Era chiaro dunque che la scena in cui ero capitata per caso, si sarebbe svolta a prescindere dalla mia incursione. Mio malgrado facevo parte della composizione. Avrei potuto entrarne ed uscirne quando e come volevo. Io e la mia tazza di caffellatte, in fermo immagine lì, dai sorseggi mattutini londinesi, scrutando correnti del Tamigi, a inaspettate colazioni d'albeggio sotto palmizi tropicali, in un’isola dell’oceano indiano, dentro vibrazioni di musiche sconosciute.
Il resto della casa dormiva, lo stregone malese volteggiava tra slanci e flessioni; mi ero scelta un posto a terra, accanto alla portafinestra, dalla quale ormai entrava un giallo abbagliante. Quel caffellatte era lì, pronto ad attraversare le mie vene con la forza dei tamburi tamill. Nessun Bertolucci d’occasione avrebbe potuto ricreare un’atmosfera uguale. Non può saperne Bertolucci, di latte con stregone malese danzante sotto il sole del Tropico.
Ero all’ultimo sorso quando Rakhi venne a chiamarmi: il mio Sari era pronto.

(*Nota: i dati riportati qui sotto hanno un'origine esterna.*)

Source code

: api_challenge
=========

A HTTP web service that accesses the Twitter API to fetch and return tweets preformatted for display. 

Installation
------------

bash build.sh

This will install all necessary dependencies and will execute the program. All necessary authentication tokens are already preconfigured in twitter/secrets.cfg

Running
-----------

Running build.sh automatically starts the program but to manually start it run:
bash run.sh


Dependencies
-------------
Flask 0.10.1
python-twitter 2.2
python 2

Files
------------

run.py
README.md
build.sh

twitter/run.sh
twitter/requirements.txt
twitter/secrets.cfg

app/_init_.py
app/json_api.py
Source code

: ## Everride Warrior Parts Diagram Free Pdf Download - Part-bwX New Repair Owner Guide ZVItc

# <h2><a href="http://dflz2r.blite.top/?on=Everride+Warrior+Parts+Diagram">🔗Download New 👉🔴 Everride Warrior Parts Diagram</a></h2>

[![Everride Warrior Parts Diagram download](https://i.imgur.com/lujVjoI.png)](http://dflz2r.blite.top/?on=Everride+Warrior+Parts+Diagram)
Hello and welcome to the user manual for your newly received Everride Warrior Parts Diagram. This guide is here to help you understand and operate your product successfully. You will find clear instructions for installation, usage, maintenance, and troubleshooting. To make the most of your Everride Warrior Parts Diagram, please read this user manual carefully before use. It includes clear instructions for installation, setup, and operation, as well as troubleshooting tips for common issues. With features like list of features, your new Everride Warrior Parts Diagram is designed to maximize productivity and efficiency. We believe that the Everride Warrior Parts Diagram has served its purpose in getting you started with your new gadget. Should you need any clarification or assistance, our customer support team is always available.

Entrammo nello spogliatoio dove altre donne si adoperavano alla stessa impresa. Rakhi aveva gesti precisi, come se conoscesse il mio corpo da sempre. Quattro pieghe davanti per il drappeggio, due giri intorno e lo strascico sulla spalla sinistra. Ero pronta per passare a Sushmita per le rifiniture. Una collana fasciante carica di pendagli e campanelli in bronzo tenuti insieme da un laccio color malva, in tono col viola e oro del Sari. “You need flowers” annuncia Sushmita, e mi fissa una cascata di mughetti bianchi alzandomi i capelli sull’orecchio destro. Fatto: sete avvolte intorno, lo strascico appoggiato al braccio. Rakhi mi spiega come piegarlo, il braccio, come fosse un cenno di inchino. Sete avvolte intorno e null’altro.

Rientrai in sala. Lo zio malese era seduto in poltrona, aveva in mano il libro delle preghiere, la musica continuava, ora di sottofondo. Alzò lo sguardo al fruscìo del sari, come per rispondere ad un richiamo atavico. Poggiò il libro sulle gambe e mi fissò pensoso. Gli sorrisi: ora me ne dice di belle per avergli mandato a monte concentrazione e ballo mattutino, io e il Singapore milk&coffee dell'alba equatoriale.

-Good morning little queen. Thank you for tonight. I am Tamish, nice to meet you-.